SYDNEY (Reuters) - Australian Prime Minister Anthony Albanese will attend the NATO summit in July, his office said on Friday, days after his New Zealand counterpart, Chris Hipkins, confirmed his attendance.
Australia and New Zealand are not members of the North Atlantic Treaty Organization (NATO) but have a decades-long relationship with the Western alliance. Both countries attended last year's summit in Madrid as non-member participants.
The summit this year will be held in the Lithuanian capital Vilnius.
Albanese's office said in a statement that Australia shared with NATO members "a commitment to supporting democracy, peace, and security and upholding the rule of law" as the group looks to expand and strengthen ties.
Finland became its 31st member this month in a historic policy shift, roughly doubling the length of the border NATO shares with Russia.

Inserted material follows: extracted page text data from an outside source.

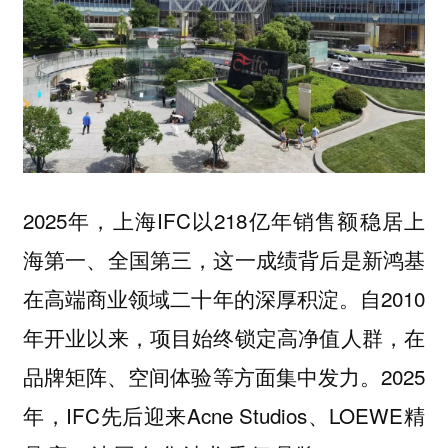
2025年，上海IFC以218亿年销售额稳居上
海第一、全国第三，这一成绩背后是新鸿基
在高端商业领域二十年的深厚积淀。自2010
年开业以来，项目始终锁定高净值人群，在
品牌矩阵、空间体验等方面集中发力。2025
年，IFC先后迎来Acne Studios、LOEWE精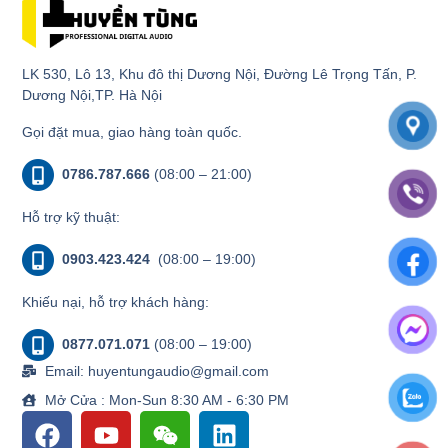
LK 530, Lô 13, Khu đô thị Dương Nội, Đường Lê Trọng Tấn, P.
Dương Nội,TP. Hà Nội
Gọi đặt mua, giao hàng toàn quốc.
0786.787.666
(08:00 – 21:00)
Hỗ trợ kỹ thuật:
0903.423.424
(08:00 – 19:00)
Khiếu nại, hỗ trợ khách hàng:
0877.071.071
(08:00 – 19:00)
Email: huyentungaudio@gmail.com
Mở Cửa : Mon-Sun 8:30 AM - 6:30 PM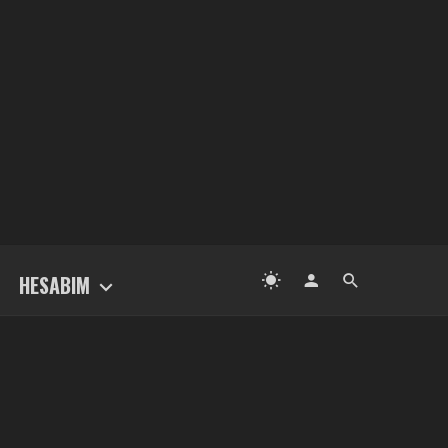
HESABIM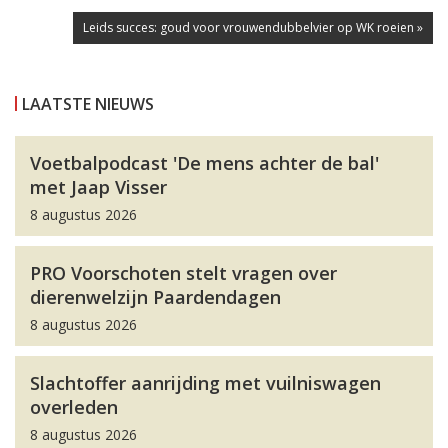
Leids succes: goud voor vrouwendubbelvier op WK roeien »
LAATSTE NIEUWS
Voetbalpodcast 'De mens achter de bal'
met Jaap Visser
8 augustus 2026
PRO Voorschoten stelt vragen over
dierenwelzijn Paardendagen
8 augustus 2026
Slachtoffer aanrijding met vuilniswagen
overleden
8 augustus 2026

Neighbouring Sweden has also applied to join.
"The Prime Minister's attendance ... will be an important opportunity to reinforce Australia's support for these global norms, demonstrate solidarity in response to Russia's illegal and immoral invasion of Ukraine, and advocate for Australia’s economic, climate and trade agenda," the statement said.
Albanese had previously said he was still considering whether to travel to the summit.
Australia, one of the largest non-NATO contributors to the West's support for Ukraine, has been supplying aid and defence equipment and has banned exports of alumina and aluminium ores, including bauxite, to Russia.